The initiative uses mHealth technologies including health text messaging, mobile phone apps, remote monitoring and portable sensors in the fight against NCDs. Through the initiative, ITU and WHO will provide evidence-based and operational guidance to encourage partners to implement ‘mHealth’ interventions to address the prevention and treatment of NCDs and their common risk factors.

According to statistics from WHO, NCDs contribute to an estimated 36 million deaths every year, including 14 million people dying between the ages of 30 and 70. With mobile telephone technology, mHealth practices can reduce healthcare costs significantly, help save lives and reduce illness and disability.

Running for a four-year period, the ITU-WHO mHealth initiative will involve partnerships between governments, non-government organisations (NGOs) and the private sector – both on the global and national levels. The initiative also builds on existing health systems and current NCDs surveillance projects such as the Global Adult Tobacco Surveillance system, which uses mobile phones to capture data on tobacco use in 17 countries.

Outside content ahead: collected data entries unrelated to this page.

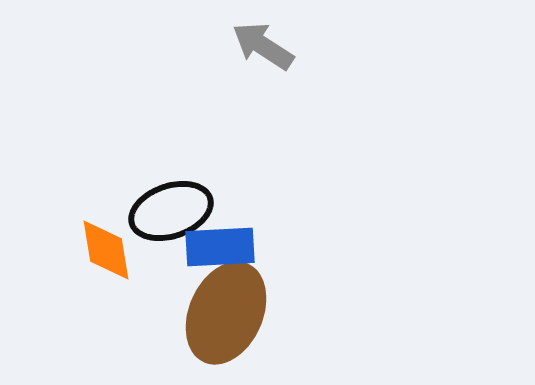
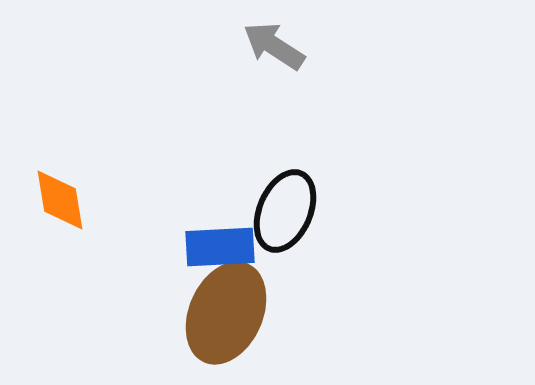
gray arrow: moved 11 px right
black ellipse: moved 114 px right; rotated 48 degrees counterclockwise
orange diamond: moved 46 px left, 50 px up
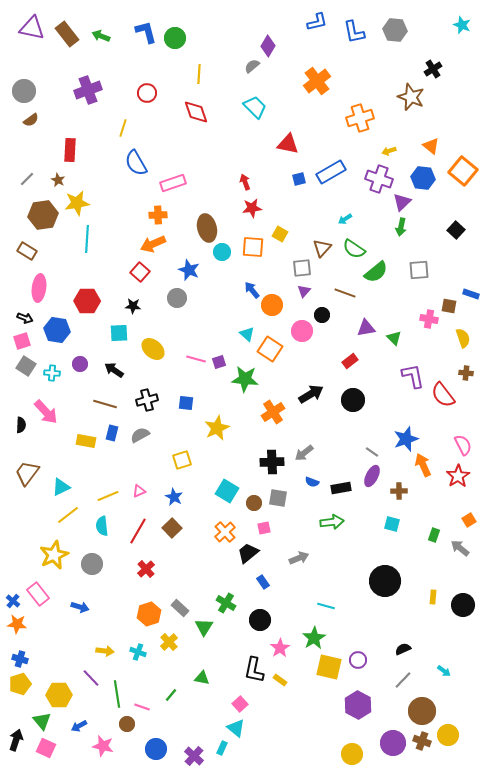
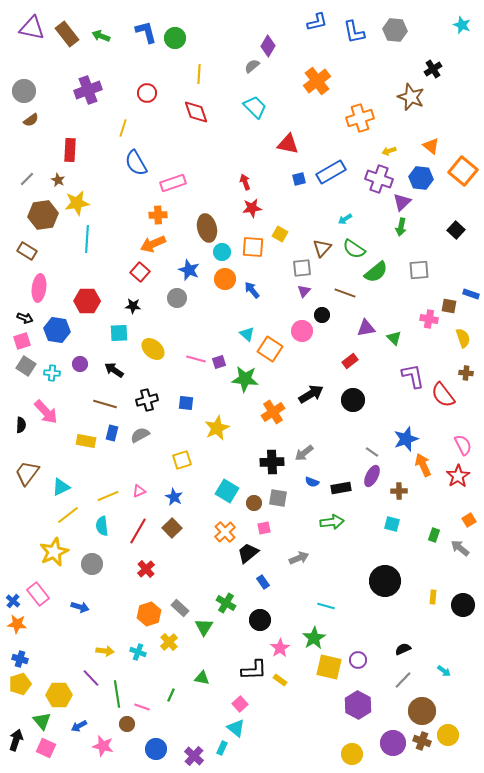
blue hexagon at (423, 178): moved 2 px left
orange circle at (272, 305): moved 47 px left, 26 px up
yellow star at (54, 555): moved 3 px up
black L-shape at (254, 670): rotated 104 degrees counterclockwise
green line at (171, 695): rotated 16 degrees counterclockwise
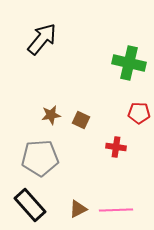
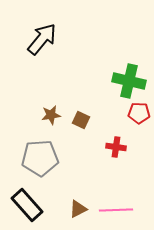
green cross: moved 18 px down
black rectangle: moved 3 px left
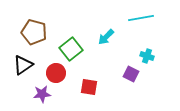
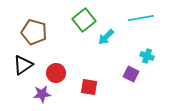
green square: moved 13 px right, 29 px up
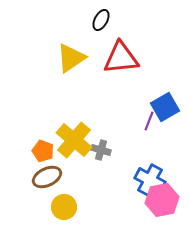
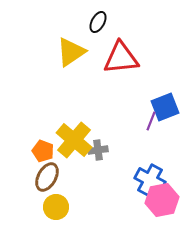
black ellipse: moved 3 px left, 2 px down
yellow triangle: moved 6 px up
blue square: rotated 8 degrees clockwise
purple line: moved 2 px right
gray cross: moved 3 px left; rotated 24 degrees counterclockwise
brown ellipse: rotated 36 degrees counterclockwise
yellow circle: moved 8 px left
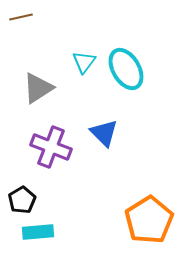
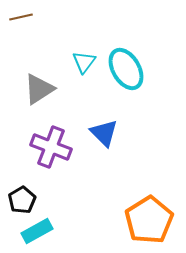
gray triangle: moved 1 px right, 1 px down
cyan rectangle: moved 1 px left, 1 px up; rotated 24 degrees counterclockwise
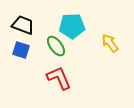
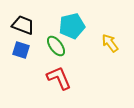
cyan pentagon: rotated 10 degrees counterclockwise
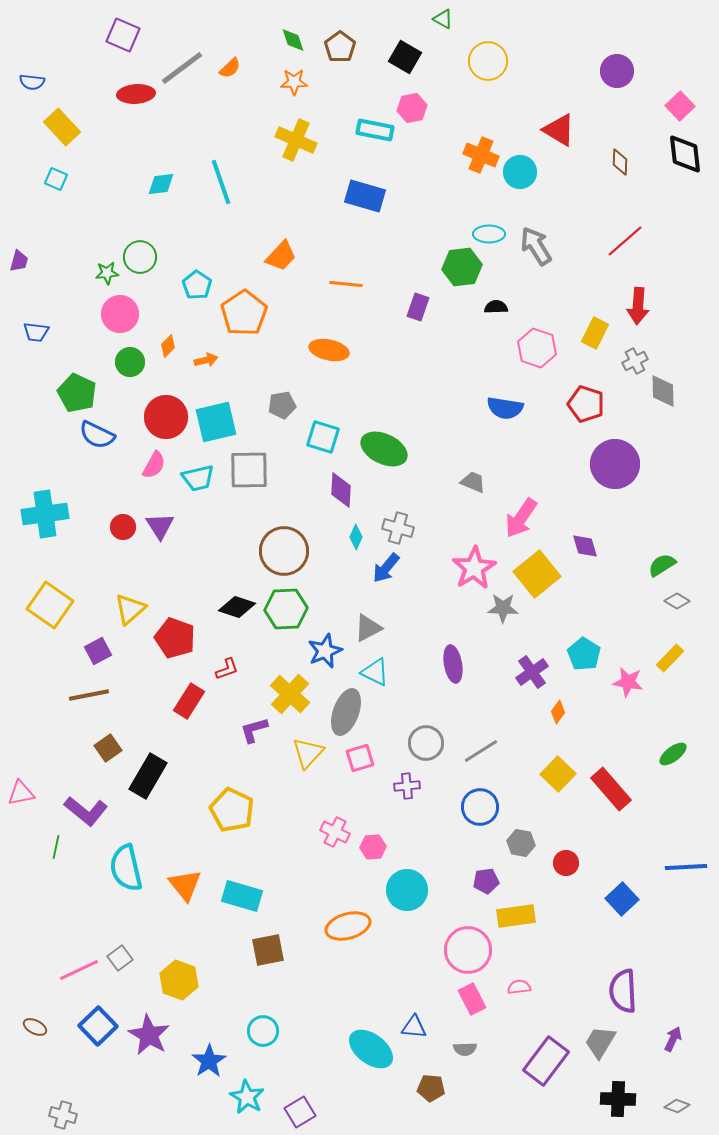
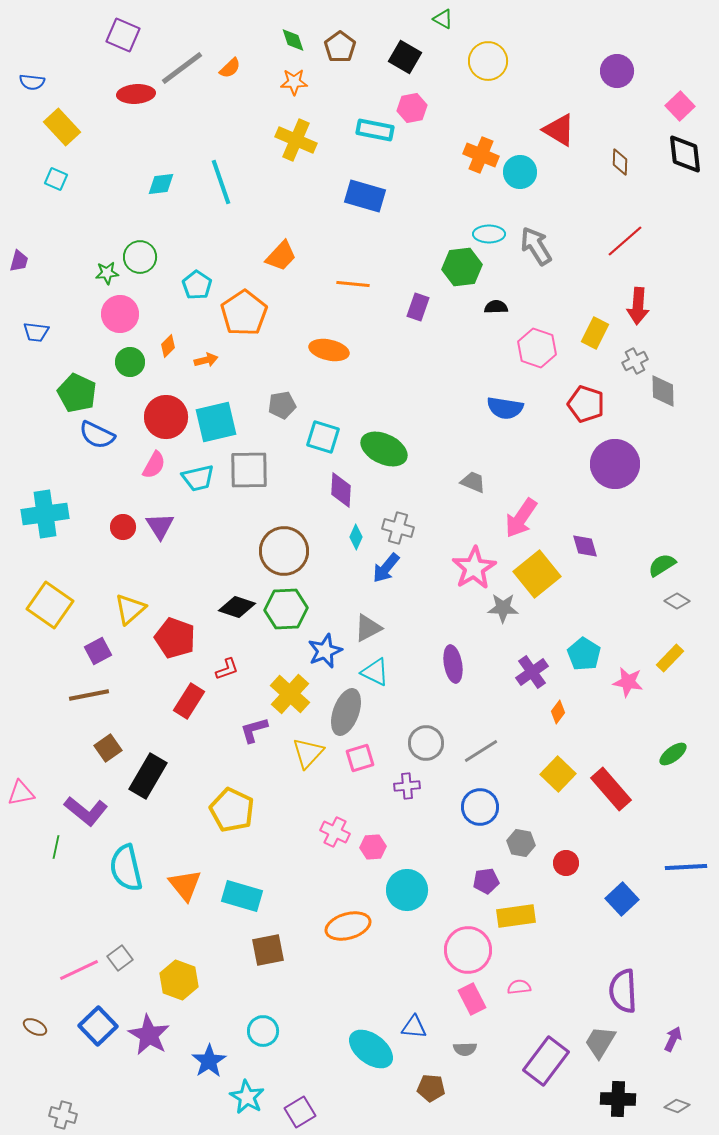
orange line at (346, 284): moved 7 px right
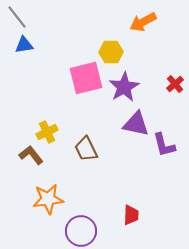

At the international level, partners will share knowledge and technical expertise to help develop the standard operating procedure for each mHealth intervention as well as build support for the initiative. Nationally, governments will work closely with ITU and WHO to drive the operational projects.

ITU Secretary-General Hamadoun I. Touré said that the widespread availability of mobile technology, even in lesser developed countries, has given rise to the opportunity in expanding e-health systems.

“By joining forces, ITU and WHO will fight against debilitating non-communicable diseases that can be controlled through the intervention of mHealth solutions and services that are at once cost effective, scalable and sustainable,” he said.